**PROBLEM REQUIREMENTS**: The stretch wanted below opens at the line containing "1,082 | 6.97 | Banco Sabadell, S.A. |" and closes at the line containing "20 | 6.925 | Banco Sabadell, S.A. |". Please return it exactly, with no other lines.

**AVAILABLE DATA**:
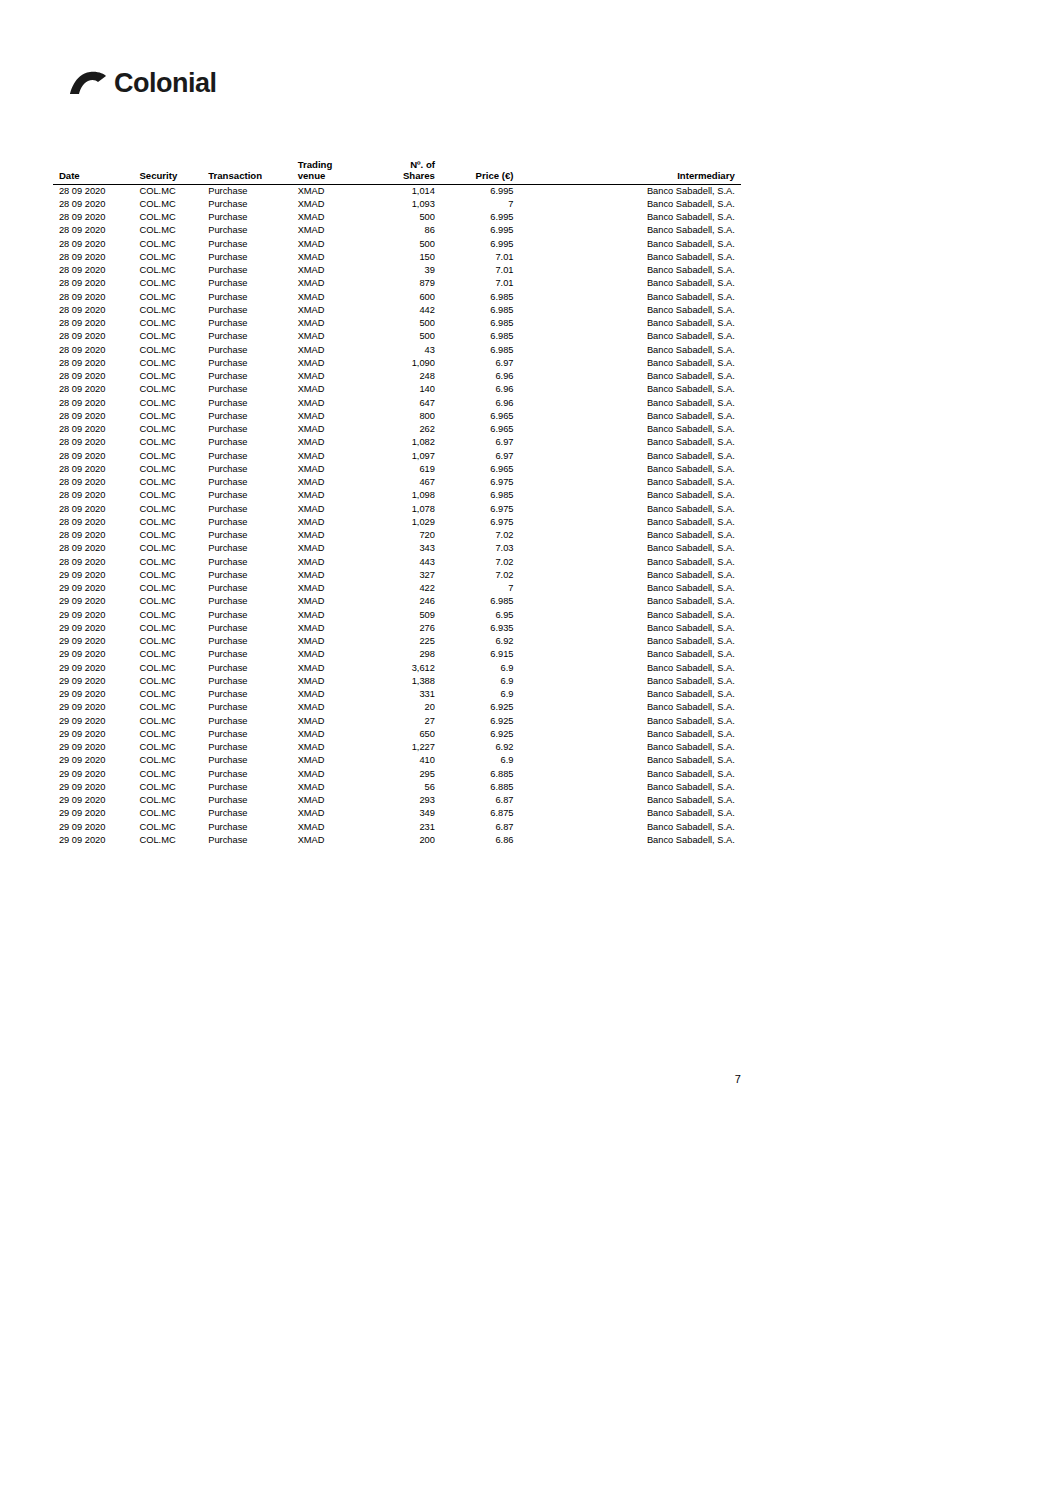Colonial
| Date | Security | Transaction | Trading venue | Nº. of Shares | Price (€) | Intermediary |
| --- | --- | --- | --- | --- | --- | --- |
| 28 09 2020 | COL.MC | Purchase | XMAD | 1,014 | 6.995 | Banco Sabadell, S.A. |
| 28 09 2020 | COL.MC | Purchase | XMAD | 1,093 | 7 | Banco Sabadell, S.A. |
| 28 09 2020 | COL.MC | Purchase | XMAD | 500 | 6.995 | Banco Sabadell, S.A. |
| 28 09 2020 | COL.MC | Purchase | XMAD | 86 | 6.995 | Banco Sabadell, S.A. |
| 28 09 2020 | COL.MC | Purchase | XMAD | 500 | 6.995 | Banco Sabadell, S.A. |
| 28 09 2020 | COL.MC | Purchase | XMAD | 150 | 7.01 | Banco Sabadell, S.A. |
| 28 09 2020 | COL.MC | Purchase | XMAD | 39 | 7.01 | Banco Sabadell, S.A. |
| 28 09 2020 | COL.MC | Purchase | XMAD | 879 | 7.01 | Banco Sabadell, S.A. |
| 28 09 2020 | COL.MC | Purchase | XMAD | 600 | 6.985 | Banco Sabadell, S.A. |
| 28 09 2020 | COL.MC | Purchase | XMAD | 442 | 6.985 | Banco Sabadell, S.A. |
| 28 09 2020 | COL.MC | Purchase | XMAD | 500 | 6.985 | Banco Sabadell, S.A. |
| 28 09 2020 | COL.MC | Purchase | XMAD | 500 | 6.985 | Banco Sabadell, S.A. |
| 28 09 2020 | COL.MC | Purchase | XMAD | 43 | 6.985 | Banco Sabadell, S.A. |
| 28 09 2020 | COL.MC | Purchase | XMAD | 1,090 | 6.97 | Banco Sabadell, S.A. |
| 28 09 2020 | COL.MC | Purchase | XMAD | 248 | 6.96 | Banco Sabadell, S.A. |
| 28 09 2020 | COL.MC | Purchase | XMAD | 140 | 6.96 | Banco Sabadell, S.A. |
| 28 09 2020 | COL.MC | Purchase | XMAD | 647 | 6.96 | Banco Sabadell, S.A. |
| 28 09 2020 | COL.MC | Purchase | XMAD | 800 | 6.965 | Banco Sabadell, S.A. |
| 28 09 2020 | COL.MC | Purchase | XMAD | 262 | 6.965 | Banco Sabadell, S.A. |
| 28 09 2020 | COL.MC | Purchase | XMAD | 1,082 | 6.97 | Banco Sabadell, S.A. |
| 28 09 2020 | COL.MC | Purchase | XMAD | 1,097 | 6.97 | Banco Sabadell, S.A. |
| 28 09 2020 | COL.MC | Purchase | XMAD | 619 | 6.965 | Banco Sabadell, S.A. |
| 28 09 2020 | COL.MC | Purchase | XMAD | 467 | 6.975 | Banco Sabadell, S.A. |
| 28 09 2020 | COL.MC | Purchase | XMAD | 1,098 | 6.985 | Banco Sabadell, S.A. |
| 28 09 2020 | COL.MC | Purchase | XMAD | 1,078 | 6.975 | Banco Sabadell, S.A. |
| 28 09 2020 | COL.MC | Purchase | XMAD | 1,029 | 6.975 | Banco Sabadell, S.A. |
| 28 09 2020 | COL.MC | Purchase | XMAD | 720 | 7.02 | Banco Sabadell, S.A. |
| 28 09 2020 | COL.MC | Purchase | XMAD | 343 | 7.03 | Banco Sabadell, S.A. |
| 28 09 2020 | COL.MC | Purchase | XMAD | 443 | 7.02 | Banco Sabadell, S.A. |
| 29 09 2020 | COL.MC | Purchase | XMAD | 327 | 7.02 | Banco Sabadell, S.A. |
| 29 09 2020 | COL.MC | Purchase | XMAD | 422 | 7 | Banco Sabadell, S.A. |
| 29 09 2020 | COL.MC | Purchase | XMAD | 246 | 6.985 | Banco Sabadell, S.A. |
| 29 09 2020 | COL.MC | Purchase | XMAD | 509 | 6.95 | Banco Sabadell, S.A. |
| 29 09 2020 | COL.MC | Purchase | XMAD | 276 | 6.935 | Banco Sabadell, S.A. |
| 29 09 2020 | COL.MC | Purchase | XMAD | 225 | 6.92 | Banco Sabadell, S.A. |
| 29 09 2020 | COL.MC | Purchase | XMAD | 298 | 6.915 | Banco Sabadell, S.A. |
| 29 09 2020 | COL.MC | Purchase | XMAD | 3,612 | 6.9 | Banco Sabadell, S.A. |
| 29 09 2020 | COL.MC | Purchase | XMAD | 1,388 | 6.9 | Banco Sabadell, S.A. |
| 29 09 2020 | COL.MC | Purchase | XMAD | 331 | 6.9 | Banco Sabadell, S.A. |
| 29 09 2020 | COL.MC | Purchase | XMAD | 20 | 6.925 | Banco Sabadell, S.A. |
| 29 09 2020 | COL.MC | Purchase | XMAD | 27 | 6.925 | Banco Sabadell, S.A. |
| 29 09 2020 | COL.MC | Purchase | XMAD | 650 | 6.925 | Banco Sabadell, S.A. |
| 29 09 2020 | COL.MC | Purchase | XMAD | 1,227 | 6.92 | Banco Sabadell, S.A. |
| 29 09 2020 | COL.MC | Purchase | XMAD | 410 | 6.9 | Banco Sabadell, S.A. |
| 29 09 2020 | COL.MC | Purchase | XMAD | 295 | 6.885 | Banco Sabadell, S.A. |
| 29 09 2020 | COL.MC | Purchase | XMAD | 56 | 6.885 | Banco Sabadell, S.A. |
| 29 09 2020 | COL.MC | Purchase | XMAD | 293 | 6.87 | Banco Sabadell, S.A. |
| 29 09 2020 | COL.MC | Purchase | XMAD | 349 | 6.875 | Banco Sabadell, S.A. |
| 29 09 2020 | COL.MC | Purchase | XMAD | 231 | 6.87 | Banco Sabadell, S.A. |
| 29 09 2020 | COL.MC | Purchase | XMAD | 200 | 6.86 | Banco Sabadell, S.A. |
7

**TASK RESPONSE**:
| 28 09 2020 | COL.MC | Purchase | XMAD | 1,082 | 6.97 | Banco Sabadell, S.A. |
| 28 09 2020 | COL.MC | Purchase | XMAD | 1,097 | 6.97 | Banco Sabadell, S.A. |
| 28 09 2020 | COL.MC | Purchase | XMAD | 619 | 6.965 | Banco Sabadell, S.A. |
| 28 09 2020 | COL.MC | Purchase | XMAD | 467 | 6.975 | Banco Sabadell, S.A. |
| 28 09 2020 | COL.MC | Purchase | XMAD | 1,098 | 6.985 | Banco Sabadell, S.A. |
| 28 09 2020 | COL.MC | Purchase | XMAD | 1,078 | 6.975 | Banco Sabadell, S.A. |
| 28 09 2020 | COL.MC | Purchase | XMAD | 1,029 | 6.975 | Banco Sabadell, S.A. |
| 28 09 2020 | COL.MC | Purchase | XMAD | 720 | 7.02 | Banco Sabadell, S.A. |
| 28 09 2020 | COL.MC | Purchase | XMAD | 343 | 7.03 | Banco Sabadell, S.A. |
| 28 09 2020 | COL.MC | Purchase | XMAD | 443 | 7.02 | Banco Sabadell, S.A. |
| 29 09 2020 | COL.MC | Purchase | XMAD | 327 | 7.02 | Banco Sabadell, S.A. |
| 29 09 2020 | COL.MC | Purchase | XMAD | 422 | 7 | Banco Sabadell, S.A. |
| 29 09 2020 | COL.MC | Purchase | XMAD | 246 | 6.985 | Banco Sabadell, S.A. |
| 29 09 2020 | COL.MC | Purchase | XMAD | 509 | 6.95 | Banco Sabadell, S.A. |
| 29 09 2020 | COL.MC | Purchase | XMAD | 276 | 6.935 | Banco Sabadell, S.A. |
| 29 09 2020 | COL.MC | Purchase | XMAD | 225 | 6.92 | Banco Sabadell, S.A. |
| 29 09 2020 | COL.MC | Purchase | XMAD | 298 | 6.915 | Banco Sabadell, S.A. |
| 29 09 2020 | COL.MC | Purchase | XMAD | 3,612 | 6.9 | Banco Sabadell, S.A. |
| 29 09 2020 | COL.MC | Purchase | XMAD | 1,388 | 6.9 | Banco Sabadell, S.A. |
| 29 09 2020 | COL.MC | Purchase | XMAD | 331 | 6.9 | Banco Sabadell, S.A. |
| 29 09 2020 | COL.MC | Purchase | XMAD | 20 | 6.925 | Banco Sabadell, S.A. |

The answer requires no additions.